What to do:
A: How would you put this sentence from the artist-cage essay into Spanish: "I was making art for me, my family and friends."?
B: Can you set down, word for word, the stretch of the artist-cage essay from "As usual I was" through "was a service."?

Selected excerpt:
════════

Trapped in an Artist Cage
detail from a 4k video prepared for viewing using the Depict system. http://depict.com

Trapped in an Artist Cage

I have built myself an Artist cage with my interpretation and subsequent conformation to the term Artist.

In 1993 I was working as a sheet metal worker, Sign Division, in New York City. At Serota Signs, we had a contract to fabricate works for artists such as Bruce Nauman and Stephen Antonakos. These works were mostly neon pieces of art. The artists would come to the shop with ideas which we would then figure out how to make and create, and the artists would then exhibit the finished pieces.

As usual I was working on my personal projects on the boss’s time and had them stashed under the bench. Stephen Antonakos spotted one of them and asked to see it. It was a mockup in copper and wood for a neon sculpture I had intended for my living room. Mr. Antonakos told me I was wasting my time as a fabricator because I was an artist and should be making my own art.

I had an opportunity years later to run in to him at a photo shop in the village. We were both picking up slides of our art and I thanked him for the words of encouragement which had served me well after I got laid off as a sheet metal worker. Now, thinking back I am not so sure it was a service.

I was making art for me, my family and friends. I was outside the art world and quite content. There were no thoughts of galleries, pricing, career, or market. Sure I was an artist. I was born with the desire to create order out of chaos; to find patterns and to highlight them; to tell stories and share discoveries. It is often said that it takes years to recover from art school, and I am wondering if it is not so much the school as the title and its cultural perception.

Artist as Capitalist

There is nothing wrong with making money in a capitalist environment but the artist as capitalist is a rarified role. If my perception of my role as an artist involves an ever increasing market value and a constant maintenance of my public perception then I have become a business entity. That is not a role I was born to inhabit. In fact, it is a role I have come to despise. Nothing new here. An artist who isn’t a good business person is something I hear about a lot from my fellows. I don’t even know where I am going with this. It is nothing new to me or to you. I just miss making art for art’s sake.

I belong to an artist group in a relatively small community in Southern California. We have a gallery, contests, and an opportunity to display and sell our art. There are some retired business people finding their creativity and some lifelong artists enjoying their talents. I envy the freedom I see here to try new mediums to spend months on a landscape painting and to sell it for next to nothing.

════════

Extracted data:
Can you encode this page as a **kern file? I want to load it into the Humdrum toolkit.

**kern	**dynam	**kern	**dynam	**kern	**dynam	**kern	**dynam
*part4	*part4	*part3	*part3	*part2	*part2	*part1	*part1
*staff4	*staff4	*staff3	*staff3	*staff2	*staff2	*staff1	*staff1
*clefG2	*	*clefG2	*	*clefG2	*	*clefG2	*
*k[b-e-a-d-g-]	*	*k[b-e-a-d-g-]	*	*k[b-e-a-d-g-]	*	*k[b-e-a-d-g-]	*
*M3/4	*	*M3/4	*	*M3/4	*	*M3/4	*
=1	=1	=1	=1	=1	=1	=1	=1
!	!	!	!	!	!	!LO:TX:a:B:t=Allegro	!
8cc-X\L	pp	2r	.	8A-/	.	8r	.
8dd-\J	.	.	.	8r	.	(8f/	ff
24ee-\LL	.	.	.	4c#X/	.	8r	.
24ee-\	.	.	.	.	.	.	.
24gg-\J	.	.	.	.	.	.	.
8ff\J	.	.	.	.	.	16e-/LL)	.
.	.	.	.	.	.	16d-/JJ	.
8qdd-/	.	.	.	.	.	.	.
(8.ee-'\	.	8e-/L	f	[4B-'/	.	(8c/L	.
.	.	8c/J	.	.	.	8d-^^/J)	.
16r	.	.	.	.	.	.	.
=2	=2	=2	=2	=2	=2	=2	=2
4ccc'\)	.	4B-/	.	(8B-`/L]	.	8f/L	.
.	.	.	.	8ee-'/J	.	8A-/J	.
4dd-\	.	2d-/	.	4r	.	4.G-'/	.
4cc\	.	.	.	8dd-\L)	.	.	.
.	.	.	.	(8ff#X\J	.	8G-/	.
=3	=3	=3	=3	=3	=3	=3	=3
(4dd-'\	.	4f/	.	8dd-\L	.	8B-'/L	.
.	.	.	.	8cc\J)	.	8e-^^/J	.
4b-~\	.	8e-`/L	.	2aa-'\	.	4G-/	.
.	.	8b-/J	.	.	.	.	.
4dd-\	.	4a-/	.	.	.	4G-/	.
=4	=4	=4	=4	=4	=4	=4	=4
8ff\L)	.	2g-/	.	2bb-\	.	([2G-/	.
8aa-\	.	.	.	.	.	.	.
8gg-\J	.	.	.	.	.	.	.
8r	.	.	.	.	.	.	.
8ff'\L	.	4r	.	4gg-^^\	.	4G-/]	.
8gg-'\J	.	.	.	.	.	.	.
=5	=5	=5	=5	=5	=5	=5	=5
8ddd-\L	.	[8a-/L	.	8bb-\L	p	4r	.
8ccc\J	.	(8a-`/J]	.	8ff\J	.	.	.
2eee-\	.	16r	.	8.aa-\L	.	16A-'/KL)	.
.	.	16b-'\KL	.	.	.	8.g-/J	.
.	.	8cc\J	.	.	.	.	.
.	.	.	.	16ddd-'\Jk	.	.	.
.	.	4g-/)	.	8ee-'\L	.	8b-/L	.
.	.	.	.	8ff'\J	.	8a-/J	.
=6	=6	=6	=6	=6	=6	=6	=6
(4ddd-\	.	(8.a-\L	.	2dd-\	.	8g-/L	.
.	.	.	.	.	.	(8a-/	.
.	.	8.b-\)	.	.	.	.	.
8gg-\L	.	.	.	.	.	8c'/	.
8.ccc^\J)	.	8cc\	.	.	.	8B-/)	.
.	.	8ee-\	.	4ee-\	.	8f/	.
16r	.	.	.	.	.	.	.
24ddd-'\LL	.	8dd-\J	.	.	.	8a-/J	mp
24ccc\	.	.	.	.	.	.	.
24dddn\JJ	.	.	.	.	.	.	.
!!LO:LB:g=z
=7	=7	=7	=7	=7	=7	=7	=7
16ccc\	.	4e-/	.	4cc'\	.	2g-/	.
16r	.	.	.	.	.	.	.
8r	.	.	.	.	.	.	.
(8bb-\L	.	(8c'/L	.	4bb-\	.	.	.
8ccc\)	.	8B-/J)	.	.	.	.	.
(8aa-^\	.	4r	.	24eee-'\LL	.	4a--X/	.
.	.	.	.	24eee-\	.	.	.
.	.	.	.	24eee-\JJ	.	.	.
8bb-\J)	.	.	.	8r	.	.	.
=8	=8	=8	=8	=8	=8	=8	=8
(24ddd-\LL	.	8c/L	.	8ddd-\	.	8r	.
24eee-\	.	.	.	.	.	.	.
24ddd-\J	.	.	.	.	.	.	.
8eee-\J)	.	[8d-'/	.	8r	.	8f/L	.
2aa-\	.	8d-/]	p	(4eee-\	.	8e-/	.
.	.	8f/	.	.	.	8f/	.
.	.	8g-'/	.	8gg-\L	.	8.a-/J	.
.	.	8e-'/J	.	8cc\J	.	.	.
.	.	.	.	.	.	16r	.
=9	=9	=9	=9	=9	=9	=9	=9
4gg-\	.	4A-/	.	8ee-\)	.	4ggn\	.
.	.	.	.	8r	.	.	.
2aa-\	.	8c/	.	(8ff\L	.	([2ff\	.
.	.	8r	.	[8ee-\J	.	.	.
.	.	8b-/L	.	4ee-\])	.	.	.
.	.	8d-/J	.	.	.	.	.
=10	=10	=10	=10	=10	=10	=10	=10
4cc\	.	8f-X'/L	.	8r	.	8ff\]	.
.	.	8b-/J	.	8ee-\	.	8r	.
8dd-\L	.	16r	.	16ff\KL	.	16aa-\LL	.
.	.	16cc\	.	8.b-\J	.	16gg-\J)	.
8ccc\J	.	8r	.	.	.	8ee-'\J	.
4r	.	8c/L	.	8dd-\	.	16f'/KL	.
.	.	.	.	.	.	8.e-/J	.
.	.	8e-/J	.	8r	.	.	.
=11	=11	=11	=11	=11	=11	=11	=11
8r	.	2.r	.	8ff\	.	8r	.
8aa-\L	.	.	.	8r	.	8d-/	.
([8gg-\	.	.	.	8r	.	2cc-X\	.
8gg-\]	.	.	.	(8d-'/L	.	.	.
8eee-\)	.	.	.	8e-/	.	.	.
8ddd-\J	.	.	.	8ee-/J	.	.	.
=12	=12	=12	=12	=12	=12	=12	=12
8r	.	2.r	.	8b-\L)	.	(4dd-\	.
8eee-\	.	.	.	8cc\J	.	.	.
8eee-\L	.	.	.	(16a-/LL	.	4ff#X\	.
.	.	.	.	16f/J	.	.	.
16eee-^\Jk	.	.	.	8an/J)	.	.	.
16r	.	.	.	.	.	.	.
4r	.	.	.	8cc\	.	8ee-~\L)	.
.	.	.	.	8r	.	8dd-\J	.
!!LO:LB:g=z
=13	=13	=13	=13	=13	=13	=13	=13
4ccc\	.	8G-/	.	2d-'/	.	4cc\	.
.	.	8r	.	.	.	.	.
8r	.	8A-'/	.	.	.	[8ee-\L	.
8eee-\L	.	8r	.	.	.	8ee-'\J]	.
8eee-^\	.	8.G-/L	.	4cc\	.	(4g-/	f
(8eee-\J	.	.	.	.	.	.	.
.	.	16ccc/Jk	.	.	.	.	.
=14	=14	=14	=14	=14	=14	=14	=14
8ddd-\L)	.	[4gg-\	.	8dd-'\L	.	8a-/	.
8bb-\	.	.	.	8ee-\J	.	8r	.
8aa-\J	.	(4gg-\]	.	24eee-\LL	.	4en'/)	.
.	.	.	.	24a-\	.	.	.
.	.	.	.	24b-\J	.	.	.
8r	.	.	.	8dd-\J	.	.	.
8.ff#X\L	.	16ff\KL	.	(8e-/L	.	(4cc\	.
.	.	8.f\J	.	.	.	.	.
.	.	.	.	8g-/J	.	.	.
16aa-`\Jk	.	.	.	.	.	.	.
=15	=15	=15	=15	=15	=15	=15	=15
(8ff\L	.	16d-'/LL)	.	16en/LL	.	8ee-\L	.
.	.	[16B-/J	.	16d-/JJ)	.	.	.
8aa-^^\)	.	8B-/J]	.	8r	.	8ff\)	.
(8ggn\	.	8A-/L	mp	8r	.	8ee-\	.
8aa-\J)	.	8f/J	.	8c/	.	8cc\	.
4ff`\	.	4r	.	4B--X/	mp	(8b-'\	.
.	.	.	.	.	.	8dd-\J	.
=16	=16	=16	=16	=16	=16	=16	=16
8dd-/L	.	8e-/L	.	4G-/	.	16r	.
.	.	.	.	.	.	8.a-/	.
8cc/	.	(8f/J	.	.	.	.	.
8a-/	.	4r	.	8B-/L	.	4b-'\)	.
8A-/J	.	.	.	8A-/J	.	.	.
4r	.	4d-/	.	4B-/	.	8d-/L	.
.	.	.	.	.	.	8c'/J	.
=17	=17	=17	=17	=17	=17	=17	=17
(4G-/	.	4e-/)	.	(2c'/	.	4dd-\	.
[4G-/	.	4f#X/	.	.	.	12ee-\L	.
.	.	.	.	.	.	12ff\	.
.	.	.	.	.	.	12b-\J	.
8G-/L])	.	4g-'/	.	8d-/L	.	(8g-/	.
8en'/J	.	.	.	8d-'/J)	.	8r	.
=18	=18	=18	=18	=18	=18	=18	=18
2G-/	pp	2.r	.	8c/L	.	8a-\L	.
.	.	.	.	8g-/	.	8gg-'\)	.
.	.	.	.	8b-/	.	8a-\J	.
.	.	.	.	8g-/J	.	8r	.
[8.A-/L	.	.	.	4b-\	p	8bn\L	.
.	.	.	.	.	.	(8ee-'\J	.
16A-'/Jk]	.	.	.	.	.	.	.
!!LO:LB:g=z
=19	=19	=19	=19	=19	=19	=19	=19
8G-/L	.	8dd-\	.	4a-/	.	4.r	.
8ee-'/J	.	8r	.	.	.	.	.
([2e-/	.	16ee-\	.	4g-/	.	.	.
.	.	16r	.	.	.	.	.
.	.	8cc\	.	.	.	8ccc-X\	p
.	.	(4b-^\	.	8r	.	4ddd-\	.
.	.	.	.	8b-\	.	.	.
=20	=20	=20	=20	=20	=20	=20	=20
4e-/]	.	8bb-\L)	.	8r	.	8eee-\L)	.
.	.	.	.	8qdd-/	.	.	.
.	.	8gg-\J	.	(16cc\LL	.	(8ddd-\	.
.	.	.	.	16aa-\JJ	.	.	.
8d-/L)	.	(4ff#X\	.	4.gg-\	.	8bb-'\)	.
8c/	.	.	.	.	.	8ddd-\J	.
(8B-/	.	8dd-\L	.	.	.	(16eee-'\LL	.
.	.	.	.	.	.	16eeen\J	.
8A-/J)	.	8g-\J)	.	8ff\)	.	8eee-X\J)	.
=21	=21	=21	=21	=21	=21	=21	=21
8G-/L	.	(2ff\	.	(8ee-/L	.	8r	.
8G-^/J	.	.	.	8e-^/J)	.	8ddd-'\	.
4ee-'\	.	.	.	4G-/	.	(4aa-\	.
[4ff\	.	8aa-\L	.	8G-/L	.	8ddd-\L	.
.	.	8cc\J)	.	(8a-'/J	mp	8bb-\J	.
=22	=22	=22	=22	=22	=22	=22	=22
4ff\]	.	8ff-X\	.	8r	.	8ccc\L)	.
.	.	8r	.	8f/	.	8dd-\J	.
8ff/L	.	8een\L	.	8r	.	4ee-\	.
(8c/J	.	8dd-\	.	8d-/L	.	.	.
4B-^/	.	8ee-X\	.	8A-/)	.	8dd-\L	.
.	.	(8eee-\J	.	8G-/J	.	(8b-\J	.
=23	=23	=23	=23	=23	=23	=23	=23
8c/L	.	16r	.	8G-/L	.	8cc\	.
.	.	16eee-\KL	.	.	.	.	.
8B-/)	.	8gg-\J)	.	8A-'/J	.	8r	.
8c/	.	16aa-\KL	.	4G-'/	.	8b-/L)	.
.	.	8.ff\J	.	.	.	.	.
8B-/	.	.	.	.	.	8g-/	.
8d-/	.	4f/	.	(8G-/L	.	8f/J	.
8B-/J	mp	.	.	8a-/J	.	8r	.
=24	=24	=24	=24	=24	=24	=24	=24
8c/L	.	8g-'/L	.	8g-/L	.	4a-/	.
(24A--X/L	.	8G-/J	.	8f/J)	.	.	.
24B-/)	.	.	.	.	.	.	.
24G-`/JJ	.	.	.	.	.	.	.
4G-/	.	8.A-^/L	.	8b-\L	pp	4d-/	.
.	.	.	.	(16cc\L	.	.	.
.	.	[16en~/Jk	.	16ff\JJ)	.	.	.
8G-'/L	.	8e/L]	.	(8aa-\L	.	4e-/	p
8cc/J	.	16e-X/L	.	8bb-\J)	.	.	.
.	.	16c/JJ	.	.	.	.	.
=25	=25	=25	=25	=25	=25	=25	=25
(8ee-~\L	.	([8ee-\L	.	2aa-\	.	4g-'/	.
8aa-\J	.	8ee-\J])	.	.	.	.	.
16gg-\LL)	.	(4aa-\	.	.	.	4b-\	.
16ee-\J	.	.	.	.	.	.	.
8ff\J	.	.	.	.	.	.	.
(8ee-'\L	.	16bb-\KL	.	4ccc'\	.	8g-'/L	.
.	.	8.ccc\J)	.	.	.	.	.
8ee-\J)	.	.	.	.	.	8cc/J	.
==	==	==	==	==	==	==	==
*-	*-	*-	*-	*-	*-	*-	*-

════════

Outputs in order:
A: Hacía arte para mí, mi familia y mis amigos.

B:
As usual I was working on my personal projects on the boss’s time and had them stashed under the bench. Stephen Antonakos spotted one of them and asked to see it. It was a mockup in copper and wood for a neon sculpture I had intended for my living room. Mr. Antonakos told me I was wasting my time as a fabricator because I was an artist and should be making my own art.

I had an opportunity years later to run in to him at a photo shop in the village. We were both picking up slides of our art and I thanked him for the words of encouragement which had served me well after I got laid off as a sheet metal worker. Now, thinking back I am not so sure it was a service.